NBA
08.03.2025
Dunkle Kapitel der Liga
Skandale und Strafen: Die längsten Sperren der NBA-Geschichte

Skandale und Strafen: Die längsten Sperren der NBA-Geschichte
Die NBA hat im Laufe der Jahre einige ihrer Stars für Fehlverhalten hart bestraft - sowohl auf als auch abseits des Spielfelds. Von Drogenverstößen über Gewalt gegen Trainer bis hin zu bewaffneten Auseinandersetzungen: Hier sind die längsten Sperren in der Geschichte der Liga.
IMAGO/Icon Sportswire
Bobby Portis - 25 Spiele
Erst Ende Februar wurde Bobby Portis wegen eines positiven Dopingtests zu einer Sperre von 25 Spielen verurteilt. Der Spieler von den Milwaukee Bucks hat ein verbotenes Schmerzmittel eingenommen.
picture alliance / ASSOCIATED PRESS
Ja Morant - 25 Spiele
Morant wurde Anfang des vergangenen Jahres ebenfalls für 25 von der NBA gesperrt. Hintergrund war, dass er zum wiederholen Male mit Schusswaffen in Livestreams auf Instagram hantiert hat.

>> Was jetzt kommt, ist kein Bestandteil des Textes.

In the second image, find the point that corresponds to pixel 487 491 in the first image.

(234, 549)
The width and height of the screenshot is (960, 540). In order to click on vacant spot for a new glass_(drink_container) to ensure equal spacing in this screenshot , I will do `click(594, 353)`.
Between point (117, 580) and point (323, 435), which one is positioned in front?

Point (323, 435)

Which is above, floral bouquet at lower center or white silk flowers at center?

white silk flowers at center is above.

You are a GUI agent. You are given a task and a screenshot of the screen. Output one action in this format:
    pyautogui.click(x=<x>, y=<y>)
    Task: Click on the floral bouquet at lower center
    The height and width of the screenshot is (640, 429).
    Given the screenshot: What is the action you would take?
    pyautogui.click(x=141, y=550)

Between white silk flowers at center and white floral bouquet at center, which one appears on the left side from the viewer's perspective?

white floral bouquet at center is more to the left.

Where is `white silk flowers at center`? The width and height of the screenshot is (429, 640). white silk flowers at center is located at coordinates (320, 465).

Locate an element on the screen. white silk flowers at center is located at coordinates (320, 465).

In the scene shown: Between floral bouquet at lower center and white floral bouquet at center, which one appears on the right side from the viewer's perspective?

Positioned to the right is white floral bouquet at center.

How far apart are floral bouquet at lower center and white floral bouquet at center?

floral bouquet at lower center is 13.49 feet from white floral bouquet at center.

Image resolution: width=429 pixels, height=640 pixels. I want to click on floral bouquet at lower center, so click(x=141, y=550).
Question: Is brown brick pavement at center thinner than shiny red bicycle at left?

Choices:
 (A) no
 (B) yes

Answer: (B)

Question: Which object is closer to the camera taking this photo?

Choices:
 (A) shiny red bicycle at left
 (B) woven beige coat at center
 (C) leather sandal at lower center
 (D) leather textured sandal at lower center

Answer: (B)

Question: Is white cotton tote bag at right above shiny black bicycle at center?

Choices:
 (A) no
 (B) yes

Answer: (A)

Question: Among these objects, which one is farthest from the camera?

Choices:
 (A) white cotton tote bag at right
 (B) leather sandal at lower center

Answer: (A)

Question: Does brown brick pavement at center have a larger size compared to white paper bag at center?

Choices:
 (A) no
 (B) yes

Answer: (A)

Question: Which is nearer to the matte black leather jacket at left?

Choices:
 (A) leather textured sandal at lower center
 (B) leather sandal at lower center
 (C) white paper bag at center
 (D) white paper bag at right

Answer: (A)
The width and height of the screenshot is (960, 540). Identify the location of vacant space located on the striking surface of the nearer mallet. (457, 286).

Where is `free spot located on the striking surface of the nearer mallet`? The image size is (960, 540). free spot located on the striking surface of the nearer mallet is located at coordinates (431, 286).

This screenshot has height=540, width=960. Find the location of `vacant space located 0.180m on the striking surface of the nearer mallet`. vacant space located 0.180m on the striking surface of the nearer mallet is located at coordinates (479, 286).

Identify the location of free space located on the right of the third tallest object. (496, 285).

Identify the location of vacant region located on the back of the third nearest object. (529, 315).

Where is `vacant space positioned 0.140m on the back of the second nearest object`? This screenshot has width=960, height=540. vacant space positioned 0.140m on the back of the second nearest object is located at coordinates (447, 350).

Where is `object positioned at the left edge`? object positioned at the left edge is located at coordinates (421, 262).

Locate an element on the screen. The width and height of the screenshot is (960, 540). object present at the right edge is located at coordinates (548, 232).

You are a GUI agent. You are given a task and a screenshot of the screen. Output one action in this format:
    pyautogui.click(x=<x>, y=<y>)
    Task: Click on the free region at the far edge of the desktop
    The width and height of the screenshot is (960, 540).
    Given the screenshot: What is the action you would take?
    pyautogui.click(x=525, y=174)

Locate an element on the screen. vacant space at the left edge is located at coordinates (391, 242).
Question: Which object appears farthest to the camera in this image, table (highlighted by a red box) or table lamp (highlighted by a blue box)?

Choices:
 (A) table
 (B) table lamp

picture alliance / ASSOCIATED PRESS
Miles Bridges - 30 Spiele
Miles Bridges wurde wegen häuslicher Gewalt zu einer 30-Spiele-Sperre verurteilt, von denen er aufgrund seiner bereits verpassten Saison 2022/23 nur 10 Spiele absitzen musste. Der Hornets-Forward hatte sich schuldig bekannt und war deshalb in der gesamten vorherigen Spielzeit nicht aktiv.
IMAGO/Icon Sportswire
Gilbert Arenas - 50 Spiele
Die Karriere von Gilbert Arenas nahm 2010 eine dramatische Wendung, als er in einem Streit mit Teamkollege Javaris Crittenton eine Waffe in der Kabine der Washington Wizards zog. Die NBA reagierte sofort und sperrte ihn für 50 Spiele. Arenas musste sich zudem vor Gericht verantworten, da er die Waffe ohne Lizenz in Washington, D.C. besaß.
IMAGO/Newscom World
Javaris Crittenton - 38 Spiele
Drei Wochen nach der Sperre von Arenas wurde auch Javaris Crittenton für den Rest der Saison 2009-10 suspendiert, ebenfalls wegen des Vorfalls in der Wizards-Kabine. Doch seine Geschichte nahm eine noch tragischere Wendung: Crittenton wurde später wegen Totschlags an einer 22-jährigen Frau verurteilt und verbrachte fast ein Jahrzehnt im Gefängnis. Seine NBA-Karriere war mit der Sperre vorbei - er kehrte nie mehr auf das Spielfeld zurück.
IMAGO/Newscom World
Latrell Sprewell - 68 Spiele
Latrell Sprewell machte 1997 Schlagzeilen, als er während eines Trainings mit den Golden State Warriors Trainer P.J. Carlesimo würgte und schlug. Nachdem er aus der Halle entfernt worden war, kehrte er Minuten später zurück und attackierte Carlesimo erneut. Die NBA sperrte ihn daraufhin für eine komplette Saison, reduzierte die Strafe später aber auf 68 Spiele. Zudem verlor Sprewell seinen 24-Millionen-Dollar-Vertrag und sein Sponsoring mit Converse.
imago/ZUMA Press
Ron Artest - 86 Spiele
Ron Artest sorgte für einen der berüchtigtsten Momente der NBA-Geschichte: die "Malice at the Palace". 2004 eskalierte ein Spiel der Indiana Pacers gegen die Detroit Pistons, als Artest in die Zuschauerränge stürmte und auf einen Fan losging. Er wurde für den Rest der Saison gesperrt und verpasste insgesamt 86 Spiele, darunter 73 in der Regular Season und 13 in den Playoffs.
picture alliance / ASSOCIATED PRESS
O.J. Mayo - 146 Spiele
Der frühere Third-Overall-Pick des Drafts 2008 wurde 2016 für zwei ganze Saisons gesperrt, nachdem er zum zweiten Mal positiv auf verbotene Substanzen getestet wurde. Mayo, der seine beste Saison bei den Memphis Grizzlies mit 18,5 Punkten pro Spiel hatte, wurde nach seiner Sperre nie wieder in die NBA aufgenommen.
imago sportfotodienst
Jontay Porter - lebenslang
Jontay Porter wurde von der NBA lebenslang gesperrt, weil er auf Spiele gewettet, vertrauliche Informationen weitergegeben und absichtlich seine Einsatzzeit manipuliert haben soll. Der Center der Toronto Raptors geriet ins Visier der Liga, nachdem auffällige Wetten auf seine Leistungen registriert wurden.